Noé, paix sur lui, demeura 950 ans au milieu de son peuple pour leur prêcher l’unicité d’Allah, pureté à lui.
Notre Prophète Mohammed, paix et bénédictions d’Allah sur lui, lorsque les préjudices des mécréants se multiplièrent, l’ange des montagnes vint à lui , pour lui demander la permission de les écraser en rabattant les flancs de la montagne sur eux, Mohammed, paix et bénédictions d’Allah sur lui, lui répondit :
« Non, mieux vaut leur accorder un délai, peut être qu’Allah désignera parmi leur descendance des hommes qui l’adoreront sans rien lui associer ».
Cette da’wa nécessite donc de posséder ces qualités que sont la confiance et l’espérance, dans le cas contraire, la déception et l’impatience seront la cause de l’abandon de cette da’wa.
Tous les points précédemment développés, qui définissent la méthode employée par les envoyés dans leur da’wa, devront obligatoirement constituer la base même de ce travail. Et si négligence il y a ( dans l’application de ces points ), alors l’échec sera le seul résultat de ces vains efforts.
La preuve la plus évidente à ce sujet est celle des différents groupes musulmans d’aujourd’hui qui ont établi leur méthodologie et leur programme d’une façon divergente de la méthodologie des prophètes.
Ces groupes ont négligé l’importance de la croyance authentique, appellent à des points de “seconde importance” et ont commencé à prêcher la reforme de questions latérales: Parmi ces différents groupes, il y a ceux qui prêchent la reforme des lois (gouvernementales) et de la politique, et réclame l’application des peines du code pénal islamique, ainsi que l’observance de la chari’a ( la loi musulmane ) dans la société.
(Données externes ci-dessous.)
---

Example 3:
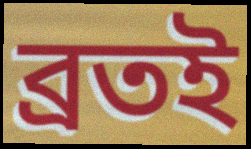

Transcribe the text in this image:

ব্রতই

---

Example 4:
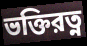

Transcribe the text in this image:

ভক্তিরত্ন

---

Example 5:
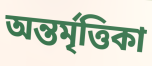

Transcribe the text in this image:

অন্তর্মৃত্তিকা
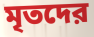
মৃতদের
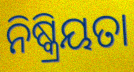
ନିଷ୍କ୍ରିୟତା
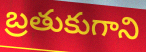
బ్రతుకుగాని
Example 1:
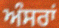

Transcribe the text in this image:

ਅੰਸਰਾਂ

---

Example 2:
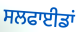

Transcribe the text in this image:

ਸਲਫਾਈਡਾਂ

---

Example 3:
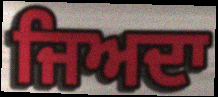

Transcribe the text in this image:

ਜਿਅਦਾ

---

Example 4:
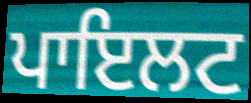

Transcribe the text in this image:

ਪਾਇਲਟ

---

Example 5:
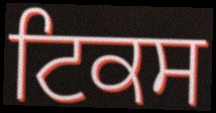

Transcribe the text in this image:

ਟਿਕਸ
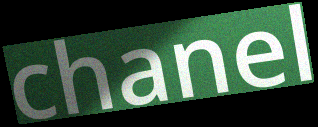
chanel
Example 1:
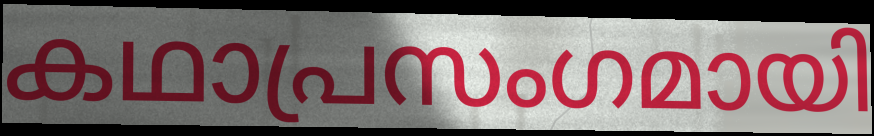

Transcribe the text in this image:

കഥാപ്രസംഗമായി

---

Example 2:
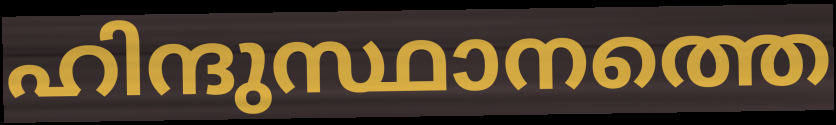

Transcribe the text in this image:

ഹിന്ദുസ്ഥാനത്തെ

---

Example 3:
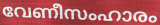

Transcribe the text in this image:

വേണീസംഹാരം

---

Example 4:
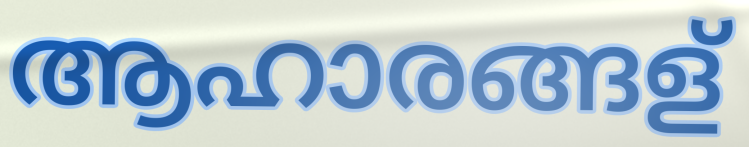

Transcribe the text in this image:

ആഹാരങ്ങള്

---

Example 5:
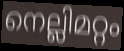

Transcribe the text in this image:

നെല്ലിമറ്റം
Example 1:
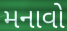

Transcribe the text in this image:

મનાવો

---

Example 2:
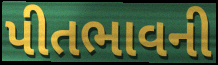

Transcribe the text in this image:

પીતભાવની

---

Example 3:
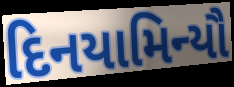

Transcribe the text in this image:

દિનયામિન્યૌ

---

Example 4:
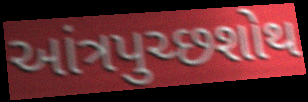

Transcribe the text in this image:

આંત્રપુચ્છશોથ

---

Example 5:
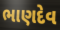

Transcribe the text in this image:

ભાણદેવ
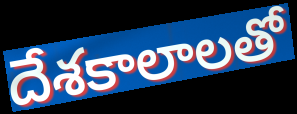
దేశకాలాలతో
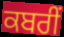
ਕਬਰੀਂ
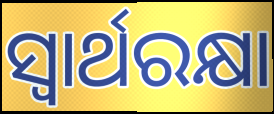
ସ୍ଵାର୍ଥରକ୍ଷା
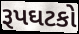
રૂપઘટકો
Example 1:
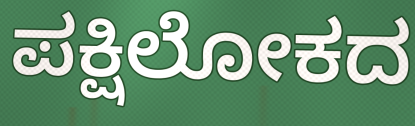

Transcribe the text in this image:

ಪಕ್ಷಿಲೋಕದ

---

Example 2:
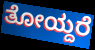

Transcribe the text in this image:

ತೋಯ್ದರೆ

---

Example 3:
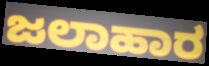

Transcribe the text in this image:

ಜಲಾಹಾರ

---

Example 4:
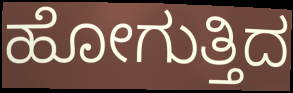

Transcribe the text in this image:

ಹೋಗುತ್ತಿದ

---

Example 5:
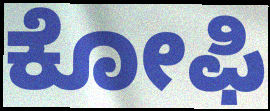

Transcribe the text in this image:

ಕೋಫಿ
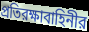
প্রতিরক্ষাবাহিনীর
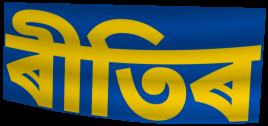
ৰীতিৰ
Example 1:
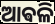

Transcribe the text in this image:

ଆଵଳି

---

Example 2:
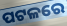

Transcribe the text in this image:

ପଟଳରେ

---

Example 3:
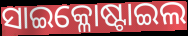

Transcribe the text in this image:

ସାଇକ୍ଳୋଷ୍ଟାଇଲ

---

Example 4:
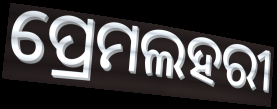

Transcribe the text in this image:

ପ୍ରେମଲହରୀ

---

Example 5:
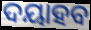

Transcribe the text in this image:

ଦୟାହବ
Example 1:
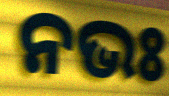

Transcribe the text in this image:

ନଭଃ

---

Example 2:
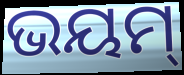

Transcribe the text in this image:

ଭୟମ୍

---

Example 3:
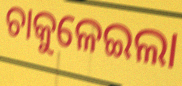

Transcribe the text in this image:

ଚାକୁଳେଇଲା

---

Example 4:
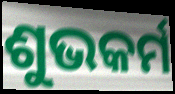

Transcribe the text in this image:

ଶୁଭକର୍ମ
Ceci, nul doute, est un pôle essentiel, seulement ce n’est pas le plus important: – Comment peut-on exiger l’application de la Shari’a sur le voleur et le fornicateur avant même de l’exiger sur l’associateur ( celui qui donne des associés à Allah, pureté à Lui ) ?
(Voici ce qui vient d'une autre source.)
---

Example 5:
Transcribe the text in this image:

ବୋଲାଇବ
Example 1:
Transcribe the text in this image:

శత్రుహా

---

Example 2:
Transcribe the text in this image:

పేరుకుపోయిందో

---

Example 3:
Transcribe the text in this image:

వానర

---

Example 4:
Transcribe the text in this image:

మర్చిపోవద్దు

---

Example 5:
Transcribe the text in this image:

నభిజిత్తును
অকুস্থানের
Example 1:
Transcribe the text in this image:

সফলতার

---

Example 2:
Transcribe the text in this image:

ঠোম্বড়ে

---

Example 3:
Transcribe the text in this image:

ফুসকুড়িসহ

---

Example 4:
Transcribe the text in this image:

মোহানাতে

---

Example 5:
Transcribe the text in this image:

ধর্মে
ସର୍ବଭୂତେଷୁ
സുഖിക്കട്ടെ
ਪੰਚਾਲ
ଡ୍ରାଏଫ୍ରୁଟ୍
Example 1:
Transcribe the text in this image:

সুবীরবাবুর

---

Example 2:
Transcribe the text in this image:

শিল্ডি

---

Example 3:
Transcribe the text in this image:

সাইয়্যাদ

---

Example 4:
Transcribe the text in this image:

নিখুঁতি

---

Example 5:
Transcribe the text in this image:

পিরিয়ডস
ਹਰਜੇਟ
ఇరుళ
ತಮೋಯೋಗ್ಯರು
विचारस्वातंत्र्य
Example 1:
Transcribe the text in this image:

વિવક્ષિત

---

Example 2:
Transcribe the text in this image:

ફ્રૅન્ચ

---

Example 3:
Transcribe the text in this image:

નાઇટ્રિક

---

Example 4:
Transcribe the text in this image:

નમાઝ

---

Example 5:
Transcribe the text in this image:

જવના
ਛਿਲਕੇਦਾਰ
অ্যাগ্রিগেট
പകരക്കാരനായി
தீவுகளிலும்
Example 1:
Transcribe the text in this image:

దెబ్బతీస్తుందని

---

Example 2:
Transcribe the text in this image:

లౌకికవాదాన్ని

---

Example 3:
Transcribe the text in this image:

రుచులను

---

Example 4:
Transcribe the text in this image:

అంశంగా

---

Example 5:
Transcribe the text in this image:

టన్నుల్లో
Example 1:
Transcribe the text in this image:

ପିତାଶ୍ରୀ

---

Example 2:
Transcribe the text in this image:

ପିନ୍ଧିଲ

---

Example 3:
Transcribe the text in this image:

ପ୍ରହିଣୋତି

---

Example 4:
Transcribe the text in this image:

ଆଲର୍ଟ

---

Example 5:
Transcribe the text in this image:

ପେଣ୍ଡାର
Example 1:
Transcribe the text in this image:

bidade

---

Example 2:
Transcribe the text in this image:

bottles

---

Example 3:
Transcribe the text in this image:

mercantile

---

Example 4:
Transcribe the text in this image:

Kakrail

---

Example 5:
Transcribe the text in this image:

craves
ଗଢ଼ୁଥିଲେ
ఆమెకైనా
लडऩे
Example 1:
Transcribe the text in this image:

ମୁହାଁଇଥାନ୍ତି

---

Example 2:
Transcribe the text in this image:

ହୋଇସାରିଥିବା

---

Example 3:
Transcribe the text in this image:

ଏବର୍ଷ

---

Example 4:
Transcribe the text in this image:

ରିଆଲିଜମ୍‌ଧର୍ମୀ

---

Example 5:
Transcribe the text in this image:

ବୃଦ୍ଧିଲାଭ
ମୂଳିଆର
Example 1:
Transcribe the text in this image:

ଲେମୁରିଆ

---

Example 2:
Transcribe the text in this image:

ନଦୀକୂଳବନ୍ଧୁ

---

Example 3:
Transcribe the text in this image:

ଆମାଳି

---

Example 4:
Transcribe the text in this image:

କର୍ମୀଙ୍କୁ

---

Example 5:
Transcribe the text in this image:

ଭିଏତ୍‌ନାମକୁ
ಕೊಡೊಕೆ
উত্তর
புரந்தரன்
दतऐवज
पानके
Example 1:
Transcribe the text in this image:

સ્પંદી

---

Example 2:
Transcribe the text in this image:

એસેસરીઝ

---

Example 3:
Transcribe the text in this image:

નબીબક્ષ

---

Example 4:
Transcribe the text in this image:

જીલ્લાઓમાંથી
Comment peut-on revendiquer l’application de la Shari’a sur deux personnes qui se disputent à cause d’un litige portant sur des moutons, avant de revendiquer l’application de la Shari’a sur les adorateurs d’idoles et des tombes, et ceux qui nient les Noms et les Attributs d’Allah ou qui déforment leurs sens et significations ?
Est ce que ces derniers ne commettent-ils pas un crime plus grave que ceux qui boivent de l’alcool ou qui volent ?
Ce sont certes des infractions dans le droit des humains, mais le Chirk et le fait de nier les attributs d’Allah sont des infractions (blasphèmes) dans le droit du créateur, Pureté à Lui.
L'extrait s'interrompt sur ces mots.